L'Encyclopédie sur la mort


Les souffrances du jeune Werther (extrait)

Johann Wolfgang Goethe

Les dernières pages de Werther sont un échantillon de la période romantique dans laquelle il est plongé. Dans la solitude nocturne, Werther adresse une longue complainte à Charlotte en guise d'adieu. Les mains de sa bien-aimée, sacrées par son amour, lui offrent la coupe du sacrifice* qu'il accepte de boire en victime* consentante. Le noeud rose que Charlotte portait sur son sein lorsque, pour la première fois, il la vit avec ses enfants et dont celle-ci lui fit présent à sa fête d'anniversaire, il le portera avec lui dans sa tombe comme lien qui les unira pour l'éternité, Charlotte, lui et les enfants. Le ton lyrique de cette élégie ne l'empêchera pas de faire mention de ses dispositions au sujet de son enterrement, car celles-ci sont empreintes de la symbolique de l'amour et de du sacrifice (par exemple, tombe solitaire entre deux tilleuls au fond du cimetière). Comme si sa voix venait déjà outre-tombe, il recommande de rester calme devant l'inexorable.
Wilhelm AmbergAprès onze heures.
Tout est si calme autour de moi! et mon âme est si paisible! Je te remercie, ô mon Dieu, de m'avoir accordé cette chaleur, cette force, à ces derniers instants!

Je m'approche de la fenêtre, ma chère, et à travers les nuages qui passent, chassés par la tempête, je distingue encore quelques étoiles éparses dans le ciel éternel. L'Éternel vous porte dans son sein, comme il m'y porte aussi. Je vois le timon du Chariot, la plus chérie des constellations. La nuit, quand je sortais de chez toi, quand je passais sous le porche, elle était en face de moi. Avec quelle ivresse je l'ai souvent contemplée! Combien de fois, les mains élevées vers elle, je l'ai prise à témoin, comme un signe, comme un monument sacré de la félicité que je goûtais alors et encore... Ô Charlotte! qu'est-ce qui ne me rappelle ton souvenir? Ne suis-je pas environné de toi? et comme un enfant, ne me suis-je pas emparé avidement de mille bagatelles que tu avais sanctifiées en les touchant?

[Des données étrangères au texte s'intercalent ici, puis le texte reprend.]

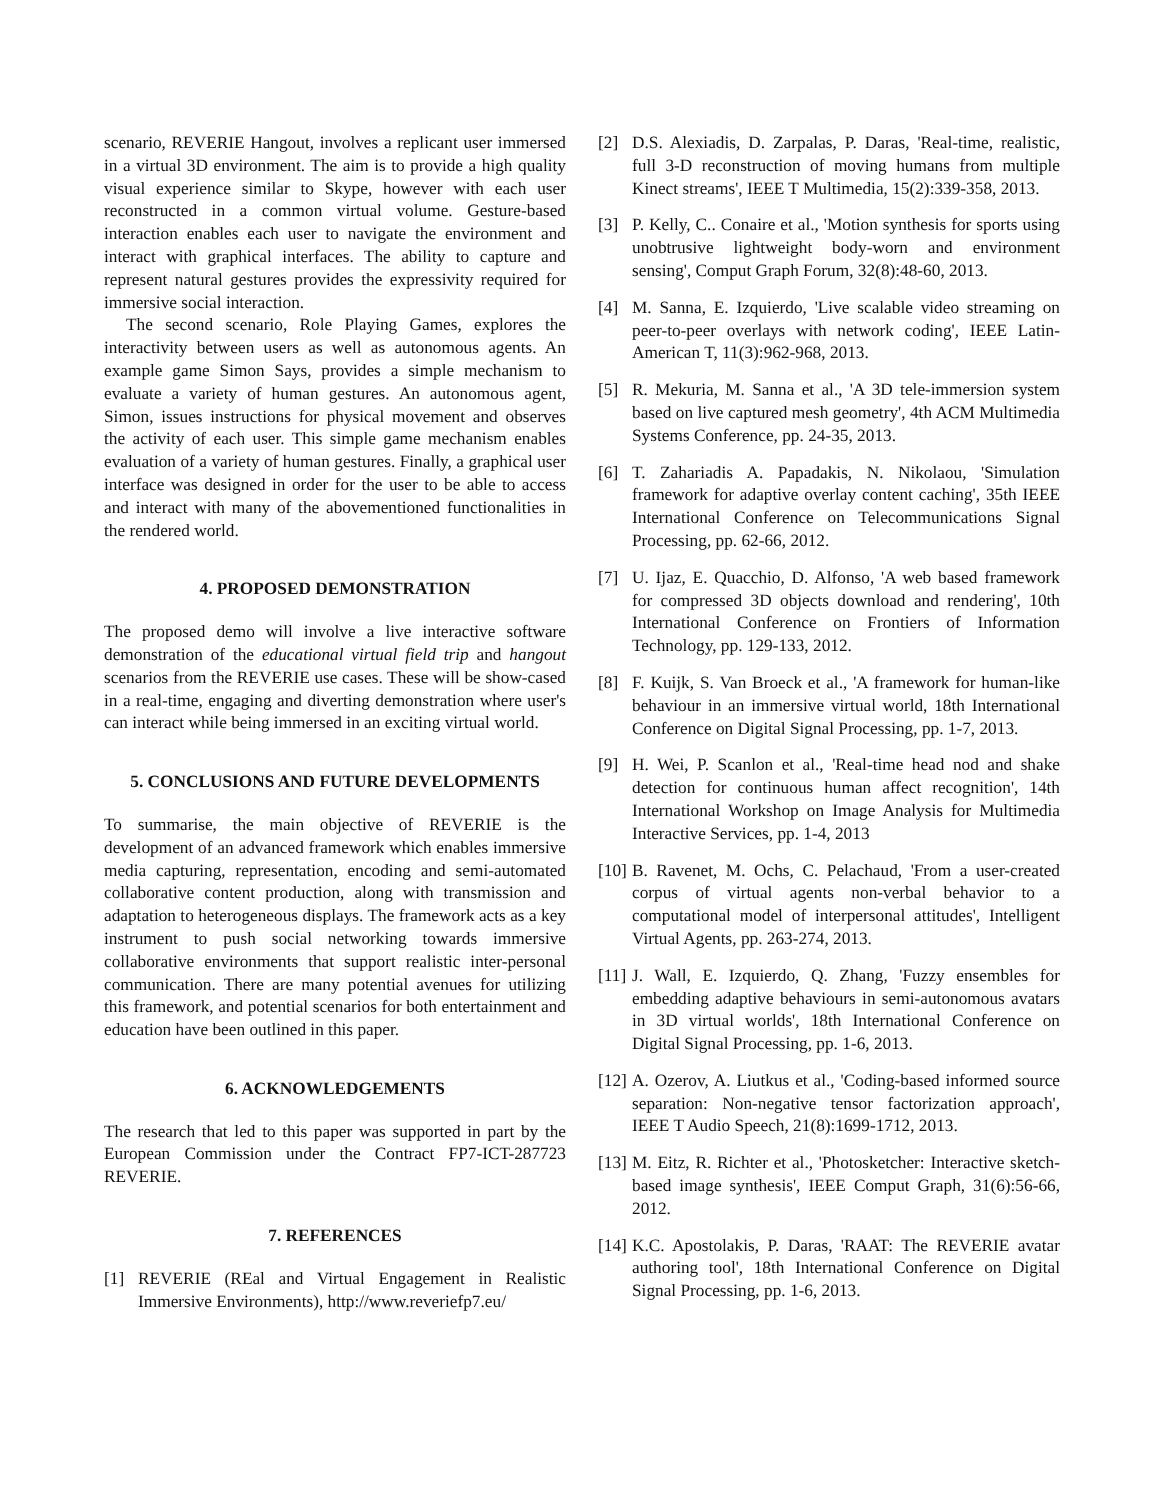scenario, REVERIE Hangout, involves a replicant user immersed in a virtual 3D environment. The aim is to provide a high quality visual experience similar to Skype, however with each user reconstructed in a common virtual volume. Gesture-based interaction enables each user to navigate the environment and interact with graphical interfaces. The ability to capture and represent natural gestures provides the expressivity required for immersive social interaction.
The second scenario, Role Playing Games, explores the interactivity between users as well as autonomous agents. An example game Simon Says, provides a simple mechanism to evaluate a variety of human gestures. An autonomous agent, Simon, issues instructions for physical movement and observes the activity of each user. This simple game mechanism enables evaluation of a variety of human gestures. Finally, a graphical user interface was designed in order for the user to be able to access and interact with many of the abovementioned functionalities in the rendered world.
4. PROPOSED DEMONSTRATION
The proposed demo will involve a live interactive software demonstration of the educational virtual field trip and hangout scenarios from the REVERIE use cases. These will be show-cased in a real-time, engaging and diverting demonstration where user's can interact while being immersed in an exciting virtual world.
5. CONCLUSIONS AND FUTURE DEVELOPMENTS
To summarise, the main objective of REVERIE is the development of an advanced framework which enables immersive media capturing, representation, encoding and semi-automated collaborative content production, along with transmission and adaptation to heterogeneous displays. The framework acts as a key instrument to push social networking towards immersive collaborative environments that support realistic inter-personal communication. There are many potential avenues for utilizing this framework, and potential scenarios for both entertainment and education have been outlined in this paper.
6. ACKNOWLEDGEMENTS
The research that led to this paper was supported in part by the European Commission under the Contract FP7-ICT-287723 REVERIE.
7. REFERENCES
[1] REVERIE (REal and Virtual Engagement in Realistic Immersive Environments), http://www.reveriefp7.eu/
[2] D.S. Alexiadis, D. Zarpalas, P. Daras, 'Real-time, realistic, full 3-D reconstruction of moving humans from multiple Kinect streams', IEEE T Multimedia, 15(2):339-358, 2013.
[3] P. Kelly, C.. Conaire et al., 'Motion synthesis for sports using unobtrusive lightweight body-worn and environment sensing', Comput Graph Forum, 32(8):48-60, 2013.
[4] M. Sanna, E. Izquierdo, 'Live scalable video streaming on peer-to-peer overlays with network coding', IEEE Latin-American T, 11(3):962-968, 2013.
[5] R. Mekuria, M. Sanna et al., 'A 3D tele-immersion system based on live captured mesh geometry', 4th ACM Multimedia Systems Conference, pp. 24-35, 2013.
[6] T. Zahariadis A. Papadakis, N. Nikolaou, 'Simulation framework for adaptive overlay content caching', 35th IEEE International Conference on Telecommunications Signal Processing, pp. 62-66, 2012.
[7] U. Ijaz, E. Quacchio, D. Alfonso, 'A web based framework for compressed 3D objects download and rendering', 10th International Conference on Frontiers of Information Technology, pp. 129-133, 2012.
[8] F. Kuijk, S. Van Broeck et al., 'A framework for human-like behaviour in an immersive virtual world, 18th International Conference on Digital Signal Processing, pp. 1-7, 2013.
[9] H. Wei, P. Scanlon et al., 'Real-time head nod and shake detection for continuous human affect recognition', 14th International Workshop on Image Analysis for Multimedia Interactive Services, pp. 1-4, 2013
[10] B. Ravenet, M. Ochs, C. Pelachaud, 'From a user-created corpus of virtual agents non-verbal behavior to a computational model of interpersonal attitudes', Intelligent Virtual Agents, pp. 263-274, 2013.
[11] J. Wall, E. Izquierdo, Q. Zhang, 'Fuzzy ensembles for embedding adaptive behaviours in semi-autonomous avatars in 3D virtual worlds', 18th International Conference on Digital Signal Processing, pp. 1-6, 2013.
[12] A. Ozerov, A. Liutkus et al., 'Coding-based informed source separation: Non-negative tensor factorization approach', IEEE T Audio Speech, 21(8):1699-1712, 2013.
[13] M. Eitz, R. Richter et al., 'Photosketcher: Interactive sketch-based image synthesis', IEEE Comput Graph, 31(6):56-66, 2012.
[14] K.C. Apostolakis, P. Daras, 'RAAT: The REVERIE avatar authoring tool', 18th International Conference on Digital Signal Processing, pp. 1-6, 2013.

Ô silhouette chérie! Je te la lègue, Charlotte, et je te prie de l'honorer. J'y ai imprimé mille milliers de baisers; je l'ai mille fois saluée lorsque je sortais de ma chambre, ou que j'y rentrais.

J'ai prié ton père, par un petit billet, de protéger mon corps. Au fond du cimetière sont deux tilleuls, vers le coin qui donne sur la campagne: c'est là que je désire reposer. Il peut faire cela, et il le fera pour son ami. Demande-lui aussi. Je ne voudrais pas exiger de pieux chrétiens que le corps d'un pauvre malheureux reposât auprès de leurs corps. Ah! je voudrais que vous m'enterrassiez auprès d'un chemin ou d'une vallée solitaire; que le prêtre et le lévite, en passant près de la pierre marquée, se signassent, et que le samaritain y versât une larme!

Donne, Charlotte! Je prends d'une main ferme la coupe froide et terrible où je vais puiser l'ivresse de la mort! Tu me la présentes, et je n'hésite pas. Ainsi donc sont accomplis tous les désirs de ma vie! Voilà donc où aboutissaient toutes mes espérances! toutes! à venir frapper avec cet engourdissement à la porte d'airain de la vie!

Ah! si j'avais eu le bonheur de mourir pour toi, Charlotte, de me dévouer pour toi! Je mourrais courageusement, je mourrais joyeusement, si je pouvais te rendre le repos, les délices de ta vie. Mais hélas! il ne fut donné qu'à quelques hommes privilégiés de verser leur sang pour les leurs, et d'allumer par la mort, au sein de ceux qu'ils aimaient, une vie nouvelle et centuplée.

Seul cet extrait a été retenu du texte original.